Generally speaking, stocks rising in heavy, above-average volume indicates abundant demand; higher share prices are likely ahead. Stocks falling in heavy trading suggests selling is bound to continue. So the first rule of volume analysis is to pair it with price moves.

Market volume

Volume can also play a role in helping investors determine when the broader market has bottomed or topped.

A series of declines in the S&P 500 or Nasdaq in higher volume than the previous day often signals that institutional investors are exiting the market. If indexes are rising to new highs but fewer shares are trading hands, that also could indicate that demand is waning. These are known as “distribution days”—Wall Street parlance for selling—and are often a sign for investors to sell before the general market weakens further.

As for major market lows, Investor’s Business Daily research going back to 1900 shows that every major bottom featured what’s called a follow-through day. Once the market starts to rebound after a correction or bear market, watch for at least one major index to rally typically 1% to 2% or more at least four days from the index low. If those gains come in higher volume than the prior trading day, that’s a bullish signal.
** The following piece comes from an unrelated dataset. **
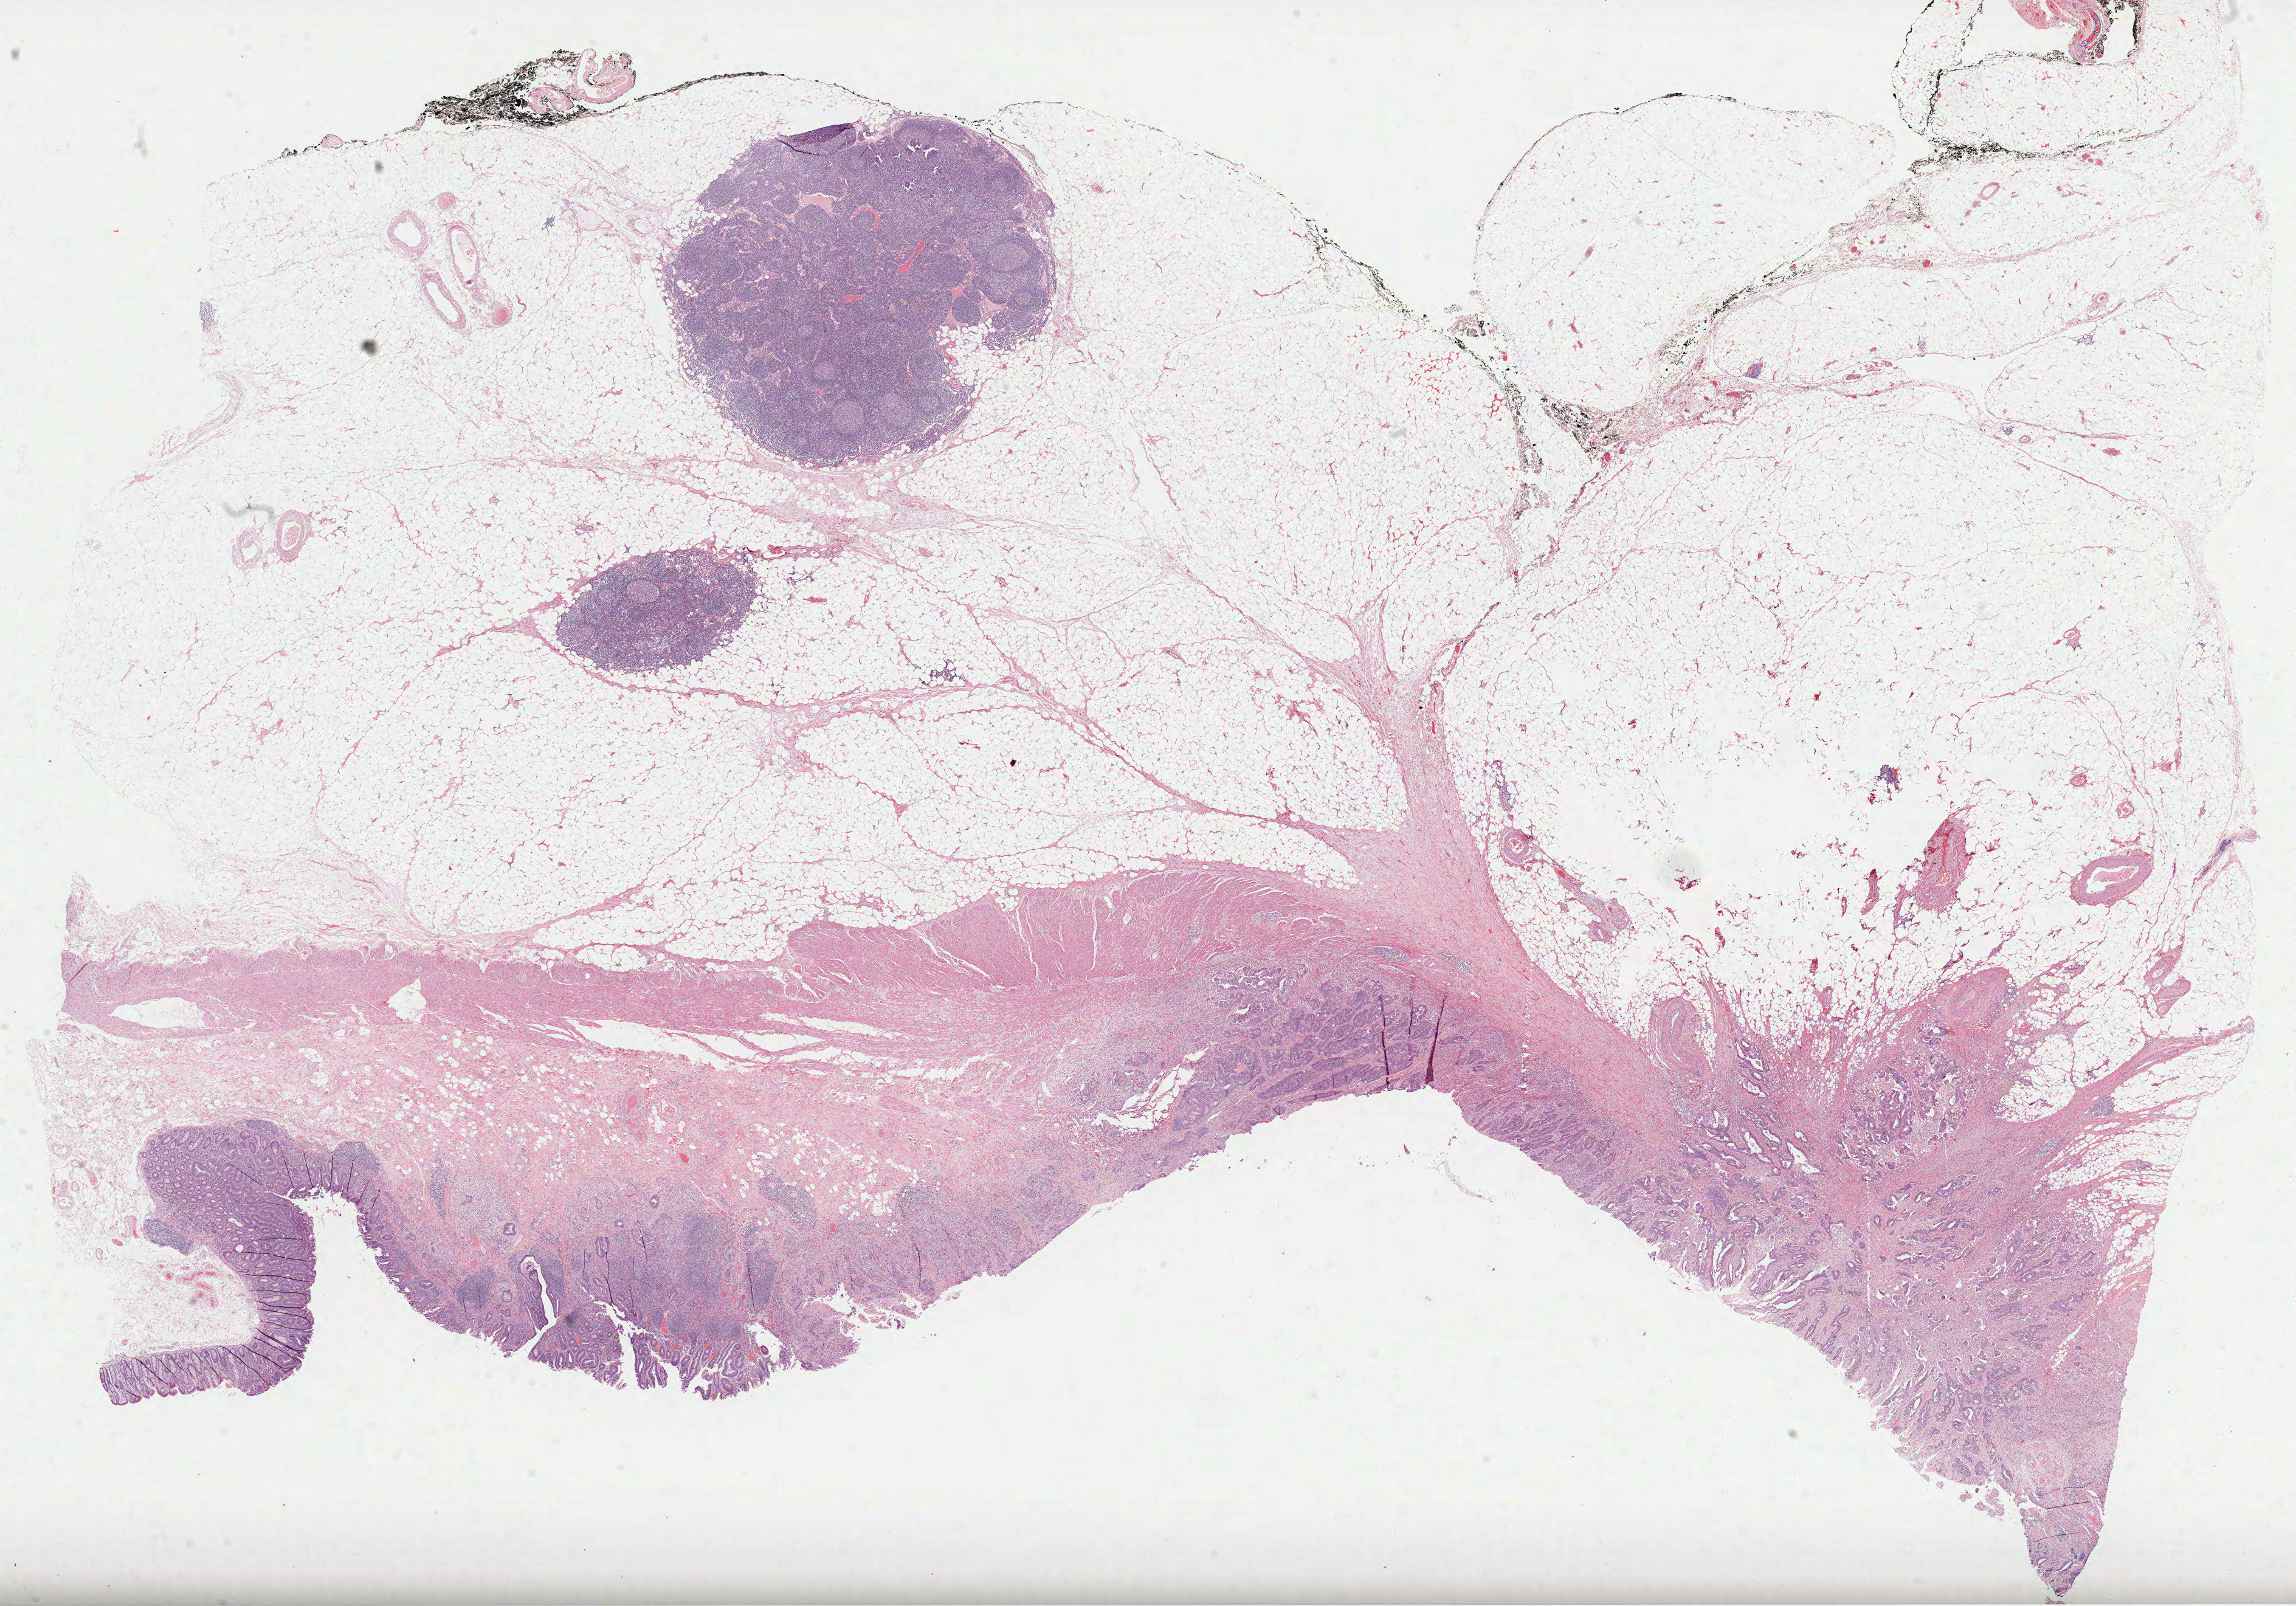
Whole-slide histology image, Hematoxylin and eosin (H&E) stained — a low-resolution overview of the entire scanned area, about 30.5 x 21.3 mm. Formalin-fixed paraffin-embedded (FFPE) diagnostic section. Primary tumour sample from the colon. Male patient; age at initial diagnosis 80 years.
AJCC pathologic stage: III (6th edition). Lymph nodes positive (case pathology): 1 of 37 examined. Diagnosis: Adenocarcinoma, NOS.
One of the best examples of a follow-through day came in the shadow of the market rout after the financial crisis on March 18, 2009, when the S&P 500 climbed 2.1% and volume spiked by 3 billion shares. That came roughly seven trading days after the bear-market bottom on March 9, 2009, kicking off the second-longest bull market in U.S. history.

The most recent bottoming sign came Aug. 13 with a follow-through in the Nasdaq and S&P 500. Today, about a half-dozen distribution days have piled up in the Nasdaq over the past five weeks. That’s starting to look bearish, although signals of a top are far from conclusive.

Stock volume

Volume is also important in understanding individual stock prices. When a stock keeps making new highs while volume trends lower, consider that a bearish sign.

Take consumer appliance maker SharkNinja. When SharkNinja hit new highs in mid-February after going seven weeks without a new high, it came on higher volume. The week of Feb. 12 saw more than 8 million shares traded, compared with an average of just 3.4 million shares over the prior eight weeks—indicating that major investors were piling into the stock.

SharkNinja then climbed 60% through the week of June 17; that lofty run included multiple up weeks in above-average volume.